We had to go to our local funeral director’s last week to pick up my daughter’s ashes. My daughter died in February after being hit by a speeding car. The funeral directors told us about having to pick up countless bodies and tell distressed relatives that they could not see the body because of the risk of infection. All coffins have to be sealed. The funeral workers have to wear protective clothing that they have had to source themselves. And, of course, only a handful of people can attend funerals.
We were lucky in that we had our daughter’s funeral just before lockdown and, of course, she didn’t die of COVID-19, but COVID-19 has been the background to our grieving. I worry that people were perhaps infected at the funeral. I worry that I haven’t seen my mum since the funeral and she is grieving all on her own. I worry that my kids have no other support but us during this time and that they have, like much of the country, shut down, at least for the foreseeable future.
I worry that me being upset is stopping them from grieving and yet that not showing that emotion would be the wrong thing too. I worry that they are up half the night because they cannot sleep for thinking about her, but find it too, too painful to even mention her name to us, let alone access any online resources. I worry both that this isolation will never end and also that it will end and no-one will remember my daughter because so many awful things will have happened in between. I worry both that we will never be able to move on from this and that we will move on.

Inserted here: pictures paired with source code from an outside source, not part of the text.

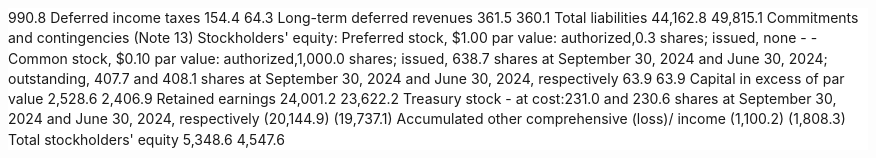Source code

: <td>990.8</td>
</tr>
<tr>
<td>Deferred income taxes</td>
<td>154.4</td>
<td>64.3</td>
</tr>
<tr>
<td>Long-term deferred revenues</td>
<td>361.5</td>
<td>360.1</td>
</tr>
<tr>
<td>Total liabilities</td>
<td>44,162.8</td>
<td>49,815.1</td>
</tr>
<tr>
<td>Commitments and contingencies (Note 13)</td>
<td></td>
<td></td>
</tr>
<tr>
<td>Stockholders' equity:</td>
<td></td>
<td></td>
</tr>
<tr>
<td>Preferred stock, $1.00 par value: authorized,0.3 shares; issued, none</td>
<td>-</td>
<td>-</td>
</tr>
<tr>
<td>Common stock, $0.10 par value: authorized,1,000.0 shares; issued, 638.7 shares at September 30, 2024 and June 30, 2024; outstanding, 407.7 and 408.1 shares at September 30, 2024 and June 30, 2024, respectively</td>
<td>63.9</td>
<td>63.9</td>
</tr>
<tr>
<td>Capital in excess of par value</td>
<td>2,528.6</td>
<td>2,406.9</td>
</tr>
<tr>
<td>Retained earnings</td>
<td>24,001.2</td>
<td>23,622.2</td>
</tr>
<tr>
<td>Treasury stock - at cost:231.0 and 230.6 shares at September 30, 2024 and June 30, 2024, respectively</td>
<td>(20,144.9)</td>
<td>(19,737.1)</td>
</tr>
<tr>
<td>Accumulated other comprehensive (loss)/ income</td>
<td>(1,100.2)</td>
<td>(1,808.3)</td>
</tr>
<tr>
<td>Total stockholders' equity</td>
<td>5,348.6</td>
<td>4,547.6</td>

My dad died the week after my daughter – again not of COVID-19. I have not even begun to grieve for him. His wife is stranded in the UK because she came for our daughter’s funeral. And this COVID-19 lockdown means that we have to face the sentencing of the person who killed my daughter not knowing if we can attend. Perhaps we can do it remotely, like we did my dad’s funeral. I have been redrafting the impact statement for the sentencing over the past week and I want to say it to the person who killed my daughter. I don’t really care about the sentence. I just want him to know what he has done and I want to be the one who tells him what she meant to us.

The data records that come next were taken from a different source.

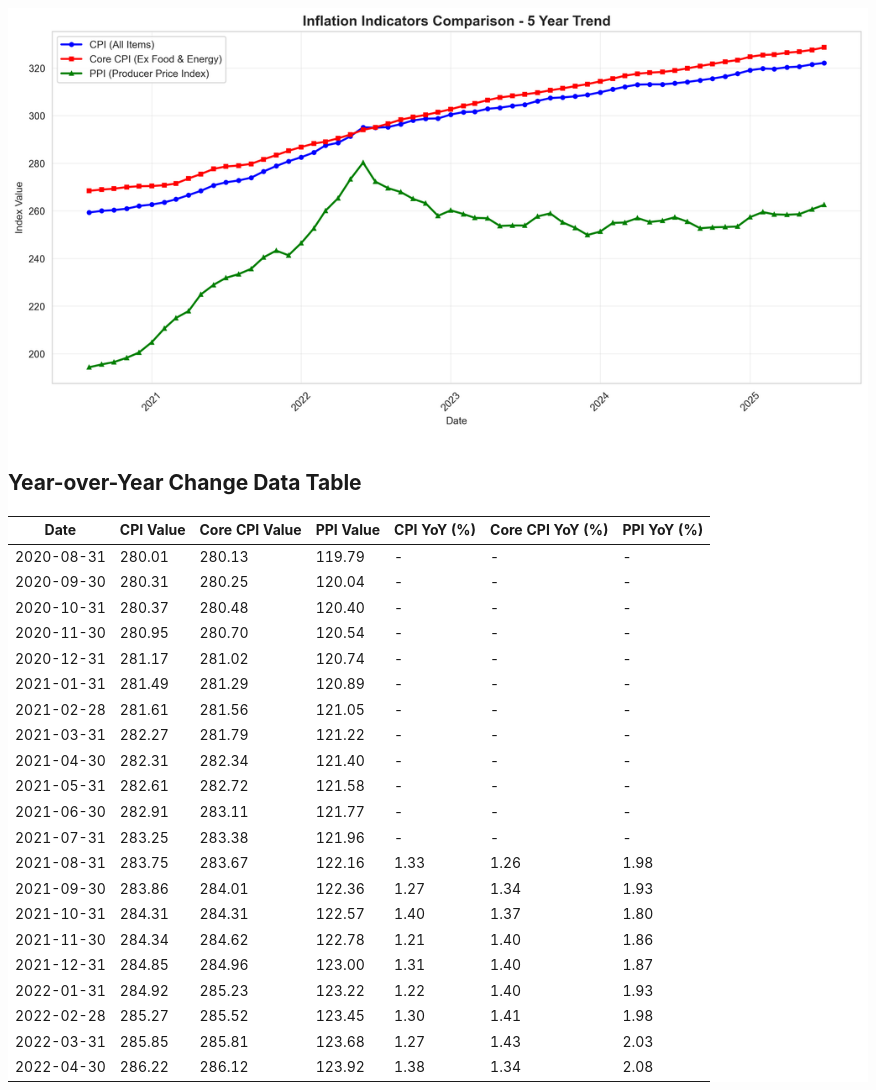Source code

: ![Inflation Comparison Chart](inflation_comparison_chart.png)

## Year-over-Year Change Data Table

| Date | CPI Value | Core CPI Value | PPI Value | CPI YoY (%) | Core CPI YoY (%) | PPI YoY (%) |
|------|-----------|----------------|-----------|-------------|------------------|-------------|
| 2020-08-31 | 280.01 | 280.13 | 119.79 | - | - | - |
| 2020-09-30 | 280.31 | 280.25 | 120.04 | - | - | - |
| 2020-10-31 | 280.37 | 280.48 | 120.40 | - | - | - |
| 2020-11-30 | 280.95 | 280.70 | 120.54 | - | - | - |
| 2020-12-31 | 281.17 | 281.02 | 120.74 | - | - | - |
| 2021-01-31 | 281.49 | 281.29 | 120.89 | - | - | - |
| 2021-02-28 | 281.61 | 281.56 | 121.05 | - | - | - |
| 2021-03-31 | 282.27 | 281.79 | 121.22 | - | - | - |
| 2021-04-30 | 282.31 | 282.34 | 121.40 | - | - | - |
| 2021-05-31 | 282.61 | 282.72 | 121.58 | - | - | - |
| 2021-06-30 | 282.91 | 283.11 | 121.77 | - | - | - |
| 2021-07-31 | 283.25 | 283.38 | 121.96 | - | - | - |
| 2021-08-31 | 283.75 | 283.67 | 122.16 | 1.33 | 1.26 | 1.98 |
| 2021-09-30 | 283.86 | 284.01 | 122.36 | 1.27 | 1.34 | 1.93 |
| 2021-10-31 | 284.31 | 284.31 | 122.57 | 1.40 | 1.37 | 1.80 |
| 2021-11-30 | 284.34 | 284.62 | 122.78 | 1.21 | 1.40 | 1.86 |
| 2021-12-31 | 284.85 | 284.96 | 123.00 | 1.31 | 1.40 | 1.87 |
| 2022-01-31 | 284.92 | 285.23 | 123.22 | 1.22 | 1.40 | 1.93 |
| 2022-02-28 | 285.27 | 285.52 | 123.45 | 1.30 | 1.41 | 1.98 |
| 2022-03-31 | 285.85 | 285.81 | 123.68 | 1.27 | 1.43 | 2.03 |
| 2022-04-30 | 286.22 | 286.12 | 123.92 | 1.38 | 1.34 | 2.08 |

We brought my daughter’s ashes home and people keep asking me what we are going to do with them. I cannot even begin to think, even if we were able to go anywhere to spread them. It is hard enough just putting them in her room. I am doing telephone counselling. I’ve done some yoga with a friend. And, of course, we are having a lot of family time together. I sometimes feel I can get through this, my body seems to have a limit on how much it can grieve and it gives me hours when I am numb and can get on with life almost as normal, but then at night it just takes me over.
Sometimes people say they want the world to stop when someone they love dies. But surely not like this. At some point when all this is over we will all hold our individual, delayed memorials, but the terrible collective grief associated with this period must surely be acknowledged somehow and we must comfort each other as best we can.